--- START ---
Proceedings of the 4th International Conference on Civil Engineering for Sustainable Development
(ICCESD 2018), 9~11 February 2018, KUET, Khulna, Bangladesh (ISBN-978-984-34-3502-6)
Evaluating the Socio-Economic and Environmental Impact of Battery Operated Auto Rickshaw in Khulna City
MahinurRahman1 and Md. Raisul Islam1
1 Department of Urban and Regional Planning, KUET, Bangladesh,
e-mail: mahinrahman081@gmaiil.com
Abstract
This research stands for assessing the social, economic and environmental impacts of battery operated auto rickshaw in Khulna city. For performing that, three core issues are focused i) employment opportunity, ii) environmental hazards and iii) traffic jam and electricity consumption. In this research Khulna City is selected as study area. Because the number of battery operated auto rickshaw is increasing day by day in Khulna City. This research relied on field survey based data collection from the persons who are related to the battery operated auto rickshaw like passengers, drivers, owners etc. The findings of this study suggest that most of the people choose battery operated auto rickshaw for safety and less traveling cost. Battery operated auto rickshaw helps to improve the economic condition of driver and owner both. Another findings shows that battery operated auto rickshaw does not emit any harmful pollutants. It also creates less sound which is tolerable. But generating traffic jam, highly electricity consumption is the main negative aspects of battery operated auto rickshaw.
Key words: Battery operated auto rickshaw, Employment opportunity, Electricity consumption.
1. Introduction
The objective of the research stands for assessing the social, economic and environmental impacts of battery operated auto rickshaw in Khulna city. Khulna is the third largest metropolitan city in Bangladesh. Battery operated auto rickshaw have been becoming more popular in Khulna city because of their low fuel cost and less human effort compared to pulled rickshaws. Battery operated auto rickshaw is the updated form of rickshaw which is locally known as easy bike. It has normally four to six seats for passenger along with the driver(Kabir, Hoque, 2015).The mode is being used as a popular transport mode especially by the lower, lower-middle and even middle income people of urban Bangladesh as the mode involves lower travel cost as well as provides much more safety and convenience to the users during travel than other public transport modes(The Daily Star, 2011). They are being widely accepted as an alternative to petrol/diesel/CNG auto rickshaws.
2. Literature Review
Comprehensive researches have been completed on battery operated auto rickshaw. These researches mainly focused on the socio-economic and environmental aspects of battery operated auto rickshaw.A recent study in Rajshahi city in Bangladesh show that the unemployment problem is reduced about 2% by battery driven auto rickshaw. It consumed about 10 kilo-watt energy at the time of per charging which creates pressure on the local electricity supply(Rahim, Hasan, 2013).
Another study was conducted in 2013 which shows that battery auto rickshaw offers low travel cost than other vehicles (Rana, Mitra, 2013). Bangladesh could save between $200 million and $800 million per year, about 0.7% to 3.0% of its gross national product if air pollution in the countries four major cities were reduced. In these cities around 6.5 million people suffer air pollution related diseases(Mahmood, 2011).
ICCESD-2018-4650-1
--- END ---
--- START ---
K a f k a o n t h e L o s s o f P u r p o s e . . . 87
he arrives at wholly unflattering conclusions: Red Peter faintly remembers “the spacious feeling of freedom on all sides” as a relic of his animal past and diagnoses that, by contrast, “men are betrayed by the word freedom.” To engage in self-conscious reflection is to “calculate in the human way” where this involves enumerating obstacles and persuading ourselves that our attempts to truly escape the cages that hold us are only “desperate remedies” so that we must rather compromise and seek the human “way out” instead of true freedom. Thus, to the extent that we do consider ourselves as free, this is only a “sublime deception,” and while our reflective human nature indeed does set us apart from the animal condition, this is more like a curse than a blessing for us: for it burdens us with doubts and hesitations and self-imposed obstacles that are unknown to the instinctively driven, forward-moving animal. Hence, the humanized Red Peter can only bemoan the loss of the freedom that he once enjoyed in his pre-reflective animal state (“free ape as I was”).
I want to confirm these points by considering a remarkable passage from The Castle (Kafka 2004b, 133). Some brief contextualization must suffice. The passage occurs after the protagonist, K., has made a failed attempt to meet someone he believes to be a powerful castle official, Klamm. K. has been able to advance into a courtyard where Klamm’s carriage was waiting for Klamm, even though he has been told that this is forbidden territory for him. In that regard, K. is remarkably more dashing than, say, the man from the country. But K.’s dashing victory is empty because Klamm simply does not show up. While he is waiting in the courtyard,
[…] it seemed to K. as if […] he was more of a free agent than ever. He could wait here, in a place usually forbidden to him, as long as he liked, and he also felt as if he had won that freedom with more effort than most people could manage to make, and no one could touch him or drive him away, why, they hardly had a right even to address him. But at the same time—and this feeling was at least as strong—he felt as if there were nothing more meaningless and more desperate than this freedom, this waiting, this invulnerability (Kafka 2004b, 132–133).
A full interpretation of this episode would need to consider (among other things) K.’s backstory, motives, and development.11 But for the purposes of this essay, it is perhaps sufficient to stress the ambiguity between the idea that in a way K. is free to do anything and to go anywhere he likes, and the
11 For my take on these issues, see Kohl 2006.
--- END ---
--- START ---
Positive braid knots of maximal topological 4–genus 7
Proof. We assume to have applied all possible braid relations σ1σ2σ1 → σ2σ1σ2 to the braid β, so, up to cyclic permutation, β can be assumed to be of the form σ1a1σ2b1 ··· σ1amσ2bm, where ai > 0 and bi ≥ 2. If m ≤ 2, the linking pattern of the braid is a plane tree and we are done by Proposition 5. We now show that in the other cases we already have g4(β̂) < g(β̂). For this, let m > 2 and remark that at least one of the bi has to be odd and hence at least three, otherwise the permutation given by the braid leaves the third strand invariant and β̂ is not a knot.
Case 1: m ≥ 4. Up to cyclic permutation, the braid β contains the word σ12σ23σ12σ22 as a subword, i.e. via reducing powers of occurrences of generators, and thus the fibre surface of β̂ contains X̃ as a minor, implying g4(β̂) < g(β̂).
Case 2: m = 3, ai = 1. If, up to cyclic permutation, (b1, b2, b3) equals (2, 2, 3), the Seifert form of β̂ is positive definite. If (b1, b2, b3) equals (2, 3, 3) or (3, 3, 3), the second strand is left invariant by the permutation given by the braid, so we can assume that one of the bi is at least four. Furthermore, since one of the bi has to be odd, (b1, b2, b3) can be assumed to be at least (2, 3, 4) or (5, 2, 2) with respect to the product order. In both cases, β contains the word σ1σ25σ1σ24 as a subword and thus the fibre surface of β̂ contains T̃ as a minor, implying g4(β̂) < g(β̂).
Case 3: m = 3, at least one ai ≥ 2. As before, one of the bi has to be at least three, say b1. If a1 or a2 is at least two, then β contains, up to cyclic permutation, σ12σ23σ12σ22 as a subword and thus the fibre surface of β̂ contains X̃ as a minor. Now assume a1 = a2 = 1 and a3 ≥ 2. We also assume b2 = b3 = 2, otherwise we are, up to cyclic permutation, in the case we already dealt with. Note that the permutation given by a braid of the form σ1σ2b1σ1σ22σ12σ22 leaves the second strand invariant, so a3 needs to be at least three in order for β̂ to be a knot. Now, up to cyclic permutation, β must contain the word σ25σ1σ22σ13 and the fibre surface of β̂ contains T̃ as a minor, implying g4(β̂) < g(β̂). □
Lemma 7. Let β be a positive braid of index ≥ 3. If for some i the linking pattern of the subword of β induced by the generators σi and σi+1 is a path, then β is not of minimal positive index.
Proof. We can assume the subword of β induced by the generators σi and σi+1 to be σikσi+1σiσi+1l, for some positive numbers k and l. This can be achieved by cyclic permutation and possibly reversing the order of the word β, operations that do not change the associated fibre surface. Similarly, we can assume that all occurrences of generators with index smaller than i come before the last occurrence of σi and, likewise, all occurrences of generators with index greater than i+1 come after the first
--- END ---
**WHAT TO DO**
Reproduce all lines from the records above that include the word "KUET".

**SOLUTION TO THE EXERCISE**
(ICCESD 2018), 9~11 February 2018, KUET, Khulna, Bangladesh (ISBN-978-984-34-3502-6)
1 Department of Urban and Regional Planning, KUET, Bangladesh,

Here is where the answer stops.